(Um resumo das ponderações de Venter e de Francis Collins, chefe do Projeto Genoma Humano, nos 10 anos do anúncio do sequenciamento, pode ser lido aqui)
Essa necessidade de esmagar números em grande escala é fruto do reconhecimento do fato de que a correlação simples "um gene = uma característica" é mais uma exceção que uma regra. O corpo humano é fruto de uma rede complexa de interações e feedbacks dos genes entre si, dos genes com seus produtos, dos produtos entre si, e de tudo isso com o meio ambiente.
Mas se o genoma ainda deve demorar a produzir resultados palpáveis na medicina, ele já teve efeitos muito interessantes em outros campos da ciência -- por exemplo, na determinação do grau de parentesco do homem com animais como o chimpanzé e o camundongo.

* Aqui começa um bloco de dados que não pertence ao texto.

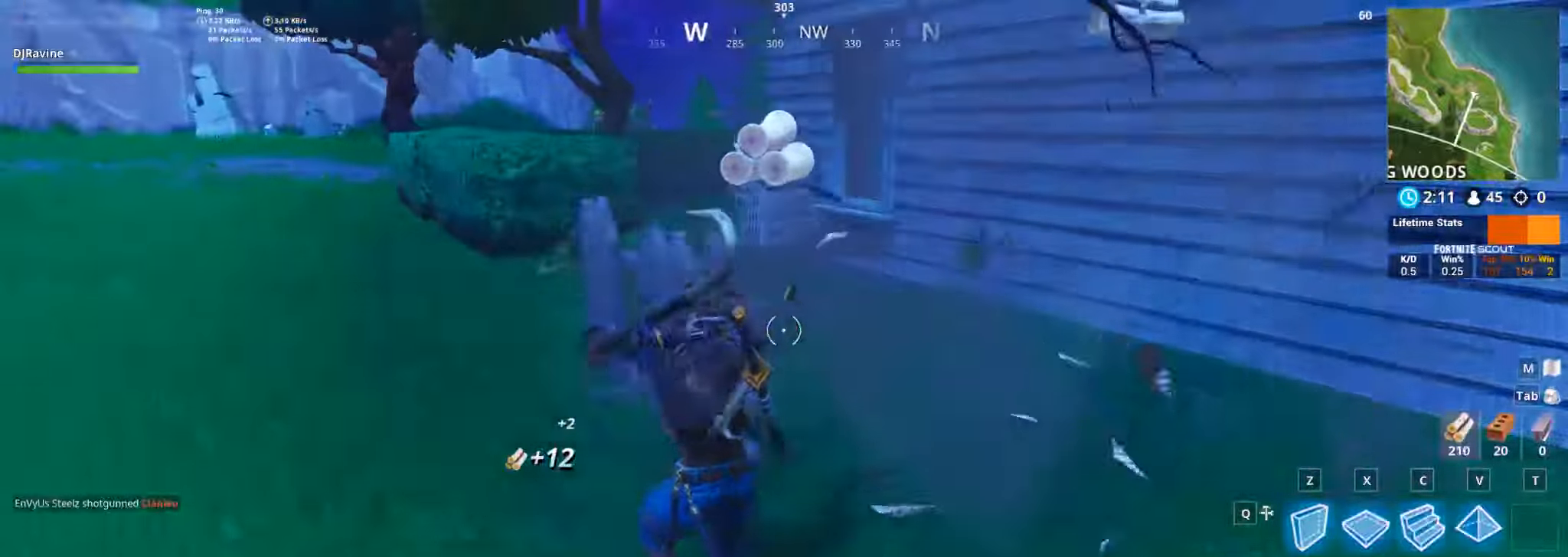
{"dt_ms": 500, "keys": ["a", "w"], "mouse": ["left"], "events": []}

A genômica permite, de fato, dispor os seres vivos num espectro contínuo, onde uma espécie dá lugar a outra por meio do acúmulo de uma série de mudanças moleculares que, vistas isoladamente, podem até parecer irrelevantes. É como se, na escala do DNA, a velha distinção aristotélica entre "essência" e "acidente" perdesse toda a razão de ser. Ou como se, na história da vida na Terra, as essências não passassem de vários acúmulos de acidentes.
Outro ponto a destacar é o caráter imprevisível dos avanços da ciência. Como se vê nesta linha do tempo, o DNA foi descoberto num estudo de espermatozoides de peixes. Quase posso ouvir alguém comentando, lá nos idos de 1869: "Estudar espermatozoide de peixe? Que perda de tempo!"